Final passages offer us a sequence of basic importance in our history.

Genesis, the first book, ends with the death of Joseph and recounts how his body was placed in a coffin in Egypt. So concludes the epic of the sons of Jacob and the slavery and redemption of their descendants in Egypt. Hazak, hazak!

Leviticus, the book that follows this week’s, sums up the Mitzvos that our ancestors were taught at Mount Sinai. Hazak, hazak!

Numbers concludes the Mitzvos Israel received “by the Jordan at Jericho.” Learning our sacred responsibilities was not a one-time experience. Hazak, hazak!

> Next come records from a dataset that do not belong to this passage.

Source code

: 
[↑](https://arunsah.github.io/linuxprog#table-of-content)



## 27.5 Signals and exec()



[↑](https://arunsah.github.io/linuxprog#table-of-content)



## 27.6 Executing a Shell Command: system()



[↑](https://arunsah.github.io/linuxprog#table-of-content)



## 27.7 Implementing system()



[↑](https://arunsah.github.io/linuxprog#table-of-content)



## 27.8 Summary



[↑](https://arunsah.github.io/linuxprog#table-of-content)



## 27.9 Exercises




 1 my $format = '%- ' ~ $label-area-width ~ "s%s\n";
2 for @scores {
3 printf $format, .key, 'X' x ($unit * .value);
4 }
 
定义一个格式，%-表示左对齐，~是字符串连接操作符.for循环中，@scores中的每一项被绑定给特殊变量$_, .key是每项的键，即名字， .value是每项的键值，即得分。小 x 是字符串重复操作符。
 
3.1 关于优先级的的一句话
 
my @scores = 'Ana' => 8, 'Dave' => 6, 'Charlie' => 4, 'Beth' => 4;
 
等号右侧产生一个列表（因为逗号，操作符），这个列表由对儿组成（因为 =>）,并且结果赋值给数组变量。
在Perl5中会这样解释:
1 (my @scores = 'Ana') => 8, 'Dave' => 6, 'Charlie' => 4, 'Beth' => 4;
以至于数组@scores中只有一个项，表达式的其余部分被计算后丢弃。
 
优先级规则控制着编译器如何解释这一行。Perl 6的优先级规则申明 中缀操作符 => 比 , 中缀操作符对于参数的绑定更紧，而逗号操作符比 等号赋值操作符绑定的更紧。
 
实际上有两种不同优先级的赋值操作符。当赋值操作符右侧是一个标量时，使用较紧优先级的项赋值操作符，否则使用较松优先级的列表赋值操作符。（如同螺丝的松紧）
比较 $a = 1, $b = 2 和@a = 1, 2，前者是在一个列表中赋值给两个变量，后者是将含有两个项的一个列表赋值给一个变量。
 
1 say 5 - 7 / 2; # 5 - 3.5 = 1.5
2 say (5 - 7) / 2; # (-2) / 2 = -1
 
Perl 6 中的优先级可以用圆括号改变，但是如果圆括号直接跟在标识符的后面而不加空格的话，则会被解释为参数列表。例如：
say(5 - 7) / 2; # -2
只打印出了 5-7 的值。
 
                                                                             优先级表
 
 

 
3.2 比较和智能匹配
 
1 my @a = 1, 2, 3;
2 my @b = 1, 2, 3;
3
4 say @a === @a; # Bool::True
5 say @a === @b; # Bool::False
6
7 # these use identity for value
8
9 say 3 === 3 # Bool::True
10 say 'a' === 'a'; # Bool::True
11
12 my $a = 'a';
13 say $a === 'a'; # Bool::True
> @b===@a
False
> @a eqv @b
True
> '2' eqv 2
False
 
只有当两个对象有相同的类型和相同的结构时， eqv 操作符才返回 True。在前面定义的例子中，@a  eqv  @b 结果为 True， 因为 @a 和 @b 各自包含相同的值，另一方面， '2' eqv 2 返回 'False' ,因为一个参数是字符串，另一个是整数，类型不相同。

And Deuteronomy closes the Torah with an epitaph for Moses, the unequaled leader, prophet and sage. Even on such a joyful holiday as Simchas Torah we will close the reading remembering “the mighty hand and the great awe that Moses wrought in the sight of all Israel.”

And just as we will do this week, once again we will stand and sing out those words of courage: Hazak hazak v’nis-kha-zek – “Be strong, be strong, and let us strengthen one another!”

Our Torah’s standing ovation reminds us of the strength it gave us through all the hard and bitter centuries. May we continue to draw strength from it in the centuries to come. This week and every week, whether we sing it or just feel it — Hazak, hazak!